The low volatility factor and the related exchange traded funds do not miss out on 100% of the market's declines when equities falter, but the objective with these funds is to perform less poorly than their traditional rivals, explaining why many investors are embracing “low vol” this year.
What Happened
While low volatility and the corresponding ETFs have been all the rage in the U.S. in 2019, investors looking for international exposure can put the factor to work for them with funds such as the iShares Edge MSCI Min Vol EAFE ETF EFAV.
EFAV is designed to be the low volatility answer to the MSCI EAFE Index. Over the past 90 days, the minimum volatility fund is higher by 3.3% while the widely followed MSCI EAFE Index is lower by 0.10%.
Again, the reduced volatility factor is designed to minimize downside risk, not capture all of the upside in a particular market. However, EFAV only lags the MSCI EAFE Index by 70 basis points over the past three years while being 240 basis points less volatile. That is pretty good trade-off.
Why It's Important
The $11.2 billion EFAV turns eight years old in October and holds 282 stocks. The fund's three-year standard deviation of 8.67% is actually lower than that of the 12.10% found on the S&P 500.
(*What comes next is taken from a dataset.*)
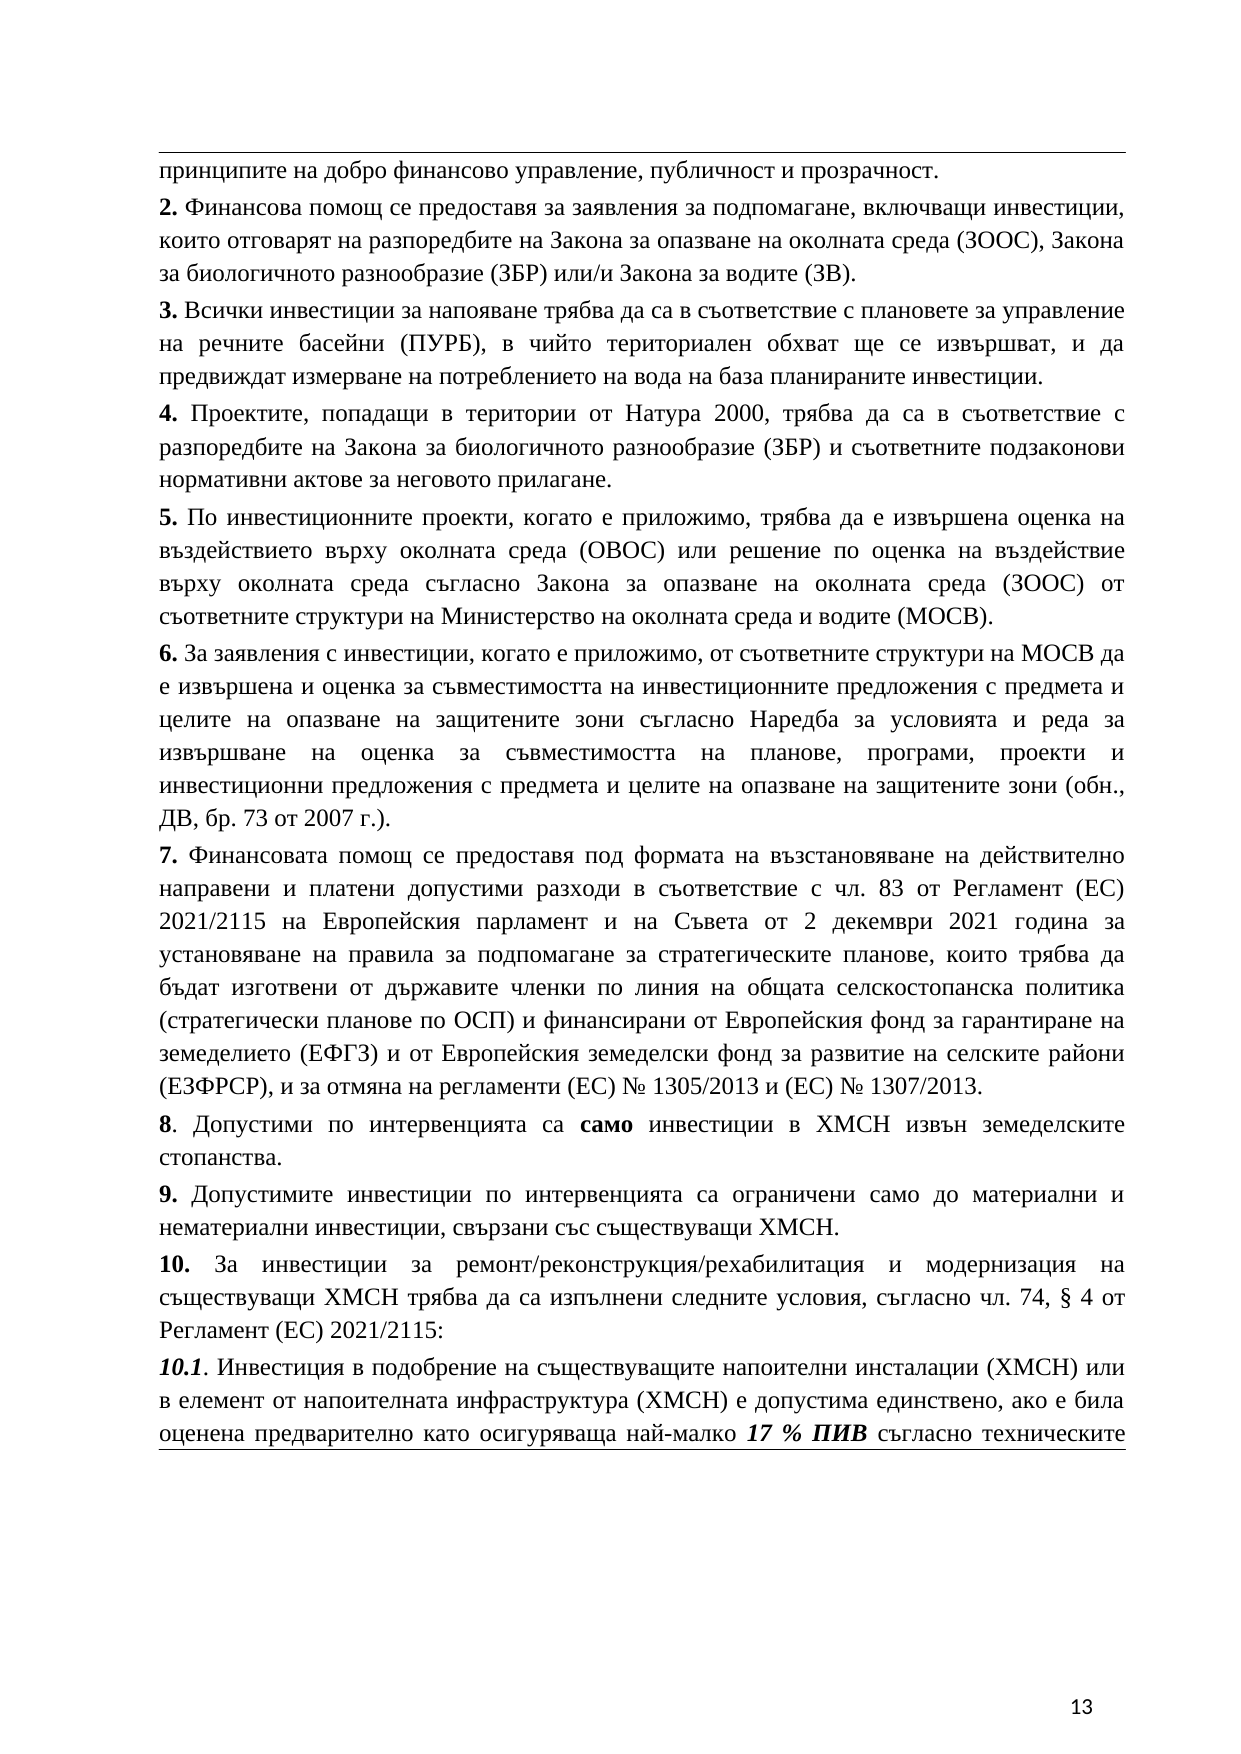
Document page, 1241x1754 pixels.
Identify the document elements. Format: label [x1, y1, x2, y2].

table_header [148, 148, 1137, 1450]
“The other advantage that fund has is it really maintains diversification very well,” said Morningstar in a recent note. “So, they limit the percent of assets that can be allocated to a single stock and they also control their sector weighting. So, they're not going to be heavily biased like utilities, the consumer staples, you know, these traditionally stable sectors.”
EFAV allocates over 27% of its weight to the defensive consumer staples and healthcare sectors, but it has some cyclical exposure with a combined 24% weight to industrials and communication services names. A combined 42.7% weight to Japanese and Switzerland is not surprising for an international low volatility strategy.
“So, if you're looking at the individual holdings in that fund, you may see some, like, very volatile mining companies that pop up every now and then,” notes Morningsar. “Again, that's more of a play on the correlations. The objective here is reducing the volatility of the overall portfolio.”
What's Next
With volatility ticking higher and fears of recessions mounting around the world, particularly in Europe, a region that accounts for a significant percentage of the MSCI EAFE Index, investors that want to stay long stocks are likely to consider the low volatility factor.
Plus, EFAV is cheap at just 0.20% per year, or $20 on a $10,000 investment.